The most likely result will simply be that, lacking foreign aid, Ukraine will declare low taxes in various war-torn regions and wait for investors to come and build — a solution already proposed by various mayors. No doubt, Western countries’ promises to rebuild Ukraine will also bring some impressive show projects. To give an example of how serious these proposals look, Estonia has promised to rebuild Zhytomyr region, which is only 33 percent smaller than Estonia itself.
This perspective was made explicit on July 7, when Ukraine’s government unveiled its plan for how a hypothetical $750 billion could be used to reconstruct the economy. Apparently, $200-$250 billion will come from foreign grants and $200-$300 billion from foreign loans. Further, $250 billion will come from private investors, who the government clearly believes will be desperate to invest in a country destroyed by war that is spending only $5 billion of its reconstruction fund on education. The fact that another $5 billion will be spent on “improving the business environment” (further liberalizing labor law?) and $200 million on anti-corruption organs and the “corporatization of state enterprises” further goes to show the depth of the government’s faith in the power of the free market.
While the plan does involve rebuilding infrastructure, nothing is said about any state-led reconstruction of Ukraine’s industrial complex. No doubt, it is assumed that “efficient private investors” will accomplish this with gusto. If they don’t, Ukraine’s final transformation into a deindustrialized source for agricultural goods and labor power is simply natural — and in accordance with liberal principles of each nation’s comparative advantage.
Instead of effective wartime interventions, the government sticks to its old formula of justifying present sacrifices in the name of promised EU prosperity. Worsening labor conditions, the “Europeanization” of gas prices (but with Ukrainian wages), the central bank’s “independence” from “its” country’s national interests — all this is justified in the name of the shining European Future, or rather, possibly receiving the marginal status EU-candidate country Turkey has had for decades. Ukrainian and international media never cease to remind us that this war is being fought in the name of Ukraine’s “European Future” — and what are these economic sacrifices compared to all the blood being shed for this “grand ideal”?
The EU has plenty of interest in keeping up the illusion of Ukraine’s “European integration.” In the global context, the EU is increasingly economically vulnerable, with high wages and much higher energy costs due to sanctions on Russia. Many European countries have in recent decades become increasingly reliant on Ukrainian migrant workers, many of them driven out of Ukraine precisely because of the unemployment and low wages created by the EU’s wise reforms.
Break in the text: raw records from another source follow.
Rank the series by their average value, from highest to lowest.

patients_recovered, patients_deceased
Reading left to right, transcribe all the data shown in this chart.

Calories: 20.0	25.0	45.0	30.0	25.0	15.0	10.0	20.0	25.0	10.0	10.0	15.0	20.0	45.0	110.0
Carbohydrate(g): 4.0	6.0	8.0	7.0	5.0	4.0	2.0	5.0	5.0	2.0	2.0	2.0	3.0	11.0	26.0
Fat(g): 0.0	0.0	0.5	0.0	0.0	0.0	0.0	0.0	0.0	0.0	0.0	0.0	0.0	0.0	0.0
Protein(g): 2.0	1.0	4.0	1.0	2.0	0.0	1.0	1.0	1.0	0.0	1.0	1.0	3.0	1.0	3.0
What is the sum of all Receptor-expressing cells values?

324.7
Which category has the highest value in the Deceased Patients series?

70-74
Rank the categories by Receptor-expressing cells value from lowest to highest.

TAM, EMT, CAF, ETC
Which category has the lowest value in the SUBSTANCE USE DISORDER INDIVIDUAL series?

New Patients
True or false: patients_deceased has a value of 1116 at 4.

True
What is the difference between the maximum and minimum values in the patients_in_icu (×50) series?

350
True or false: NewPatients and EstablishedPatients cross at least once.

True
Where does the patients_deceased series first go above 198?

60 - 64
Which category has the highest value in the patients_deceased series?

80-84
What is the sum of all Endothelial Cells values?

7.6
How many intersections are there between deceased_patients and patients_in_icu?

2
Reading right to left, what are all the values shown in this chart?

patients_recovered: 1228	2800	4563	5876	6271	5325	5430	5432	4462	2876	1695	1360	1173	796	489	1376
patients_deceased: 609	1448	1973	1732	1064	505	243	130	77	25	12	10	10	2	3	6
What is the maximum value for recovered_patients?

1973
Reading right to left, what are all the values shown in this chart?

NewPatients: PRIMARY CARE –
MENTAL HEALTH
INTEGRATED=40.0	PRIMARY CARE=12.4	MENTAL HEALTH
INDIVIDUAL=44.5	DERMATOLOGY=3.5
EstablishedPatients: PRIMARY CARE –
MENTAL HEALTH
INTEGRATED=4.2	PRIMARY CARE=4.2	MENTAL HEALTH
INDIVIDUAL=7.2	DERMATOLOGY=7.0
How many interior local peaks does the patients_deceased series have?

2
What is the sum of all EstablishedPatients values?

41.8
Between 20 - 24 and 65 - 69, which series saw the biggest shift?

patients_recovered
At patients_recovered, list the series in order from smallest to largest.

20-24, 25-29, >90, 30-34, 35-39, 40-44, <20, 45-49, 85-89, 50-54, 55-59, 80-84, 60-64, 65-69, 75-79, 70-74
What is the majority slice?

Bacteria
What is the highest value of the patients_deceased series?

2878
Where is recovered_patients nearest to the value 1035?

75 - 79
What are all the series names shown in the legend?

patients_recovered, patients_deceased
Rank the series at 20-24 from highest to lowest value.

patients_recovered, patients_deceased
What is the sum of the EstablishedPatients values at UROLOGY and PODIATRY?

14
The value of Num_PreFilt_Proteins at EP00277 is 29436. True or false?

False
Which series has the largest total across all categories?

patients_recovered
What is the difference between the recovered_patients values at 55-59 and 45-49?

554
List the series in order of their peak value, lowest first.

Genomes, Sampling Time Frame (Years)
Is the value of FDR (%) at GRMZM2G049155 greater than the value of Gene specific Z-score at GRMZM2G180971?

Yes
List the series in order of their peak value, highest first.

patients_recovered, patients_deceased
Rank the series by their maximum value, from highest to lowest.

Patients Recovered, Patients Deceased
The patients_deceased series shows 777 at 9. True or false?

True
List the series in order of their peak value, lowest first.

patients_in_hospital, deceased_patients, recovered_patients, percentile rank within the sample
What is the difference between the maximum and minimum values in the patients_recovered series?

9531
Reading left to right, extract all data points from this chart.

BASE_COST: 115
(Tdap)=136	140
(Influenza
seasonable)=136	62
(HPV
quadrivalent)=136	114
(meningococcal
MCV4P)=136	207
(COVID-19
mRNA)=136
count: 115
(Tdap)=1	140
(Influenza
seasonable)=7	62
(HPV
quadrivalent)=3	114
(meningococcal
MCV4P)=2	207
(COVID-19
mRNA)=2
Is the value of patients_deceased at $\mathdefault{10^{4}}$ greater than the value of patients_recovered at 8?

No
According to Poland’s central bank, 11 percent of Poland’s GDP growth from 2015 to 2020 owed to Ukrainian migrants. Unsurprisingly, Poland has always been among the most active in encouraging Ukraine’s “Western civilizational choice,” with Polish diplomats being the first at Maidan Square in 2013. Interestingly, the Ukrainian government’s $750 billion reconstruction plan includes a high-speed train from Ukraine to Poland.
Much of US lend-lease aid is going toward preparing the EU to accommodate Ukrainian migrants. By paying for housing, language education, and budget benefits, many of the refugees will choose to stay and work in the EU. What this means is that this aspect of aid “for Ukraine” is subsidizing the integration of a cheap, educated workforce that will not return to or earn money in Ukraine. Unlike previous migration to the EU, where a single family member left and sent back taxable money to Ukraine, this form of migration involves entire families that are becoming taxpaying citizens of foreign countries. While the national bank facilitates the flight of money capital, the “Western partners” do their best to facilitate the flight of human capital.